Tironio, Cenobio y otros o la fiesta del circo (20 de febrero)

Autor: Adolfo Carreto

 

 

En el circo hoy las fieras van enjauladas, con todas las precauciones, con las medidas de seguridad que dan los tiempos y las diversiones, aunque a veces también fallan. El circo siempre ha sido una ilusión, un contemplar ante los propios ojos casi lo imposible, un observar cómo se desploma lo natural y se aúpa el portento. Por el circo transitan malabaristas, encantadores de serpientes, trapecistas, payaso tristes para provocar alegría, fieras salvajes que obedecen, saltos de la muerte suspendidos en el espacio… Es decir, el circo es el no va más, el reducto de lo imposible, el congelarte el corazón para que luego soples con los labios y digas: ¡Dios mío, increíble! Y es que el circo es lo increíble, el milagro ante tu propio asombro, el truco que no parece.


Y eso, al parecer, fue lo que les ocurrió a aquellos espectadores que habían acudido al circo, por los alrededores de Tiro, a presenciar el espectáculo. Las gradas llenas, a reventar; las trompetas anunciando el inicio, las miradas hacia las puertas de salida de los animales, como si fueran toros de lidia y dictaminar ya, desde el principio, la bravura o la mansedumbre.
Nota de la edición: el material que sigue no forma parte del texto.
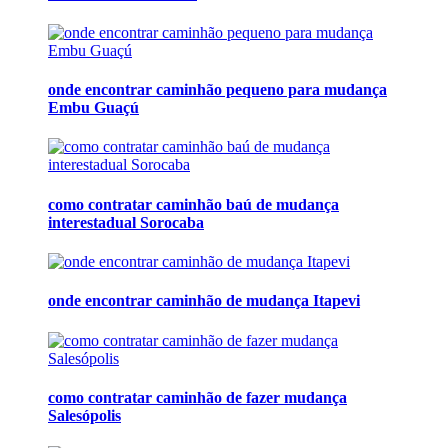
onde encontrar caminhão pequeno para mudança
Embu Guaçú
como contratar caminhão baú de mudança
interestadual Sorocaba
onde encontrar caminhão de mudança Itapevi
como contratar caminhão de fazer mudança
Salesópolis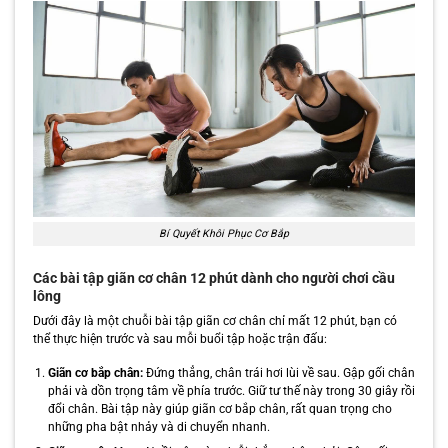
Bí Quyết Khôi Phục Cơ Bắp
Các bài tập giãn cơ chân 12 phút dành cho người chơi cầu
lông
Dưới đây là một chuỗi bài tập giãn cơ chân chỉ mất 12 phút, bạn có
thể thực hiện trước và sau mỗi buổi tập hoặc trận đấu:
Giãn cơ bắp chân:
Đứng thẳng, chân trái hơi lùi về sau. Gập gối chân
phải và dồn trọng tâm về phía trước. Giữ tư thế này trong 30 giây rồi
đổi chân. Bài tập này giúp giãn cơ bắp chân, rất quan trọng cho
những pha bật nhảy và di chuyển nhanh.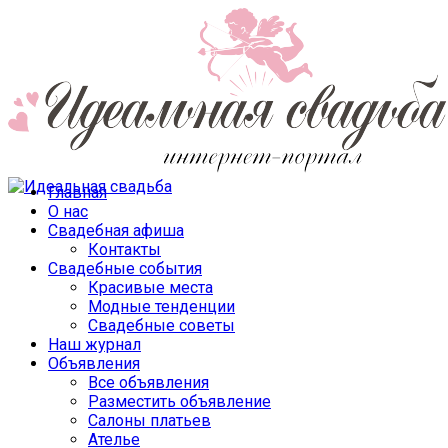
Главная
О нас
Свадебная афиша
Контакты
Свадебные события
Красивые места
Модные тенденции
Свадебные советы
Наш журнал
Объявления
Все объявления
Разместить объявление
Салоны платьев
Ателье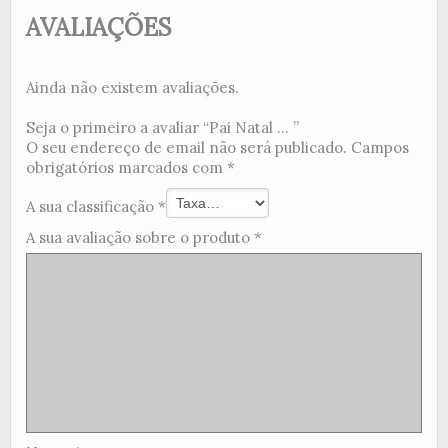
AVALIAÇÕES
Ainda não existem avaliações.
Seja o primeiro a avaliar “Pai Natal ... ”
O seu endereço de email não será publicado.
Campos
obrigatórios marcados com
*
A sua classificação
*
A sua avaliação sobre o produto
*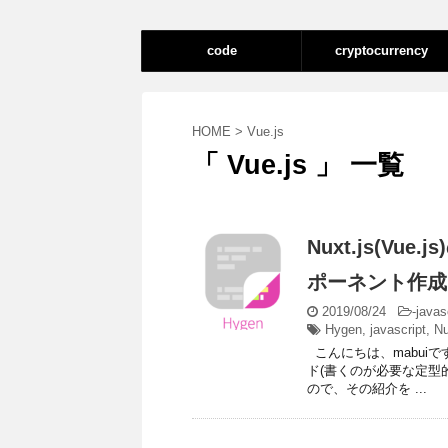
code
cryptocurrency
HOME
>
Vue.js
「 Vue.js 」 一覧
Nuxt.js(V
ポーネント作成
2019/08/24
-
javas
Hygen
,
javascript
,
Nu
こんにちは、mabui
ド(書くのが必要な定型
ので、その紹介を ...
Allí estaban todos a presenciar lo que se les había prometido: la sangre, la tragedia, la fuerza del bosque, salvaje y sin retoques, con hambre en los estómagos, para poder alimentarse a su estilo. Allí estaba un grupo de indefensos, abrazados unos a otros, Tironio, Cenobio y compañeros, con rostros de miedo, con la mirada agachada, quizá rezando lo que no entendían los espectadores. Eran cristianos y ese era su delito.


Profesar una determinada fe siempre ha sido un delito tanto para los de otra fe como para los de otros intereses. Y los intereses hay que protegerlo, a como dé lugar, con armas de destrucción masiva o con leones. Que caigan culpables o inocentes es lo de menos, lo importante es que caigan, como escarmiento. Si hay que dar disculpas, que no era este el caso, se dan, pero siempre después no antes. El argumento de la prevención en la guerra no el inocente. El inocente es el argumento contra los no inocentes.
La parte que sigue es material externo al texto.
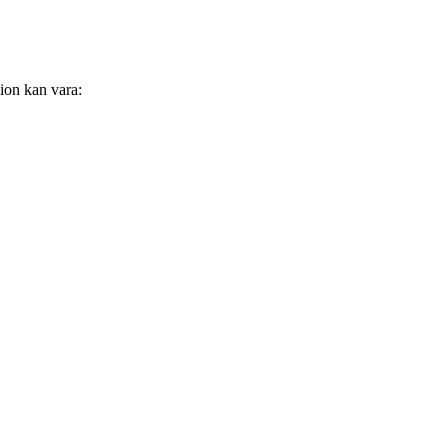
ion kan vara: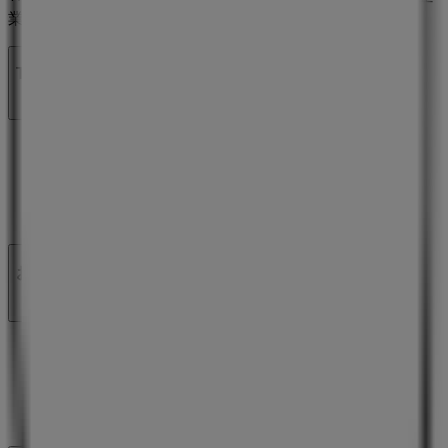
業Shopfullyの一社です。
Tiendeo
私たちが行うこと
ビジネスソリューションをみる
ニュース・メディア
ビジネス契約
お問い合わせ
マーケテイング＆ビジネスリクエスト
地図上で店舗が誤った場所にあります
週にいちど広告のフィードバック
技術的な問題と一般的なフィードバック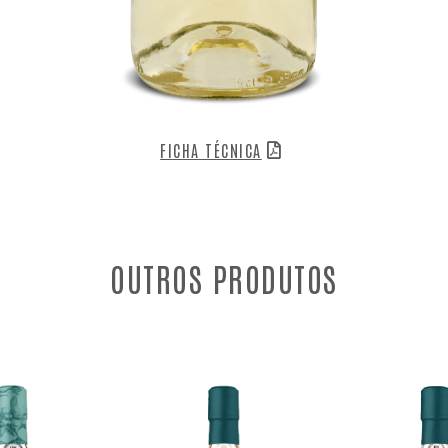
FICHA TÉCNICA
OUTROS PRODUTOS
Tironio, Cenobio y los suyos estaban en el centro del redondel acusados de lo que no eran, pero por si acaso. Sonó la trompeta y salieron los primeros leopardos, los primeros osos salvajes, los primeros jabalíes, los primeros toros enfurecidos. No era, como algunas películas intentan, para lidiar contra ellos: era para que la salvajada cundiera de ejemplo.
Y dicen que leopardos, osos salvajes, jabalíes y toros enfurecidos perdieron su dignidad salvaje, se acercaron al grupo, olisquearon, volvieron a olisquear por si acaso y dijeron que no, que ese no era su alimento. Y renunciaron. Hubo protestas en el graderío. Hubo acusaciones contra los responsables del espectáculo. ¿Qué engaño era aquel? ¿Qué animales habían traído? ¿Por qué estafaban así al pueblo que para ver, ha pagado? Y salieron otros jabalíes, toros, leopardos y osos e igual. No los gustaba la comida. Se deshizo el tumulto. Protestaron los espectadores. Abandonaron las gradas. Cundió la desilusión.


Y los organizadores dijeron: pues si no son las bestias que sean los humanos. Y los humanos los decapitaron, los molieran a palos, los engrillaron, los arrastraron por el empedrado, los crucificaron, les pusieron al cuello ruedas de molino y los lanzaron a las aguas. Pero no era el circo esperado. Aunque, algunos de los espectadores, llegaron a comentar: ¡Increíble! ¡Esto ha sido un milagro!.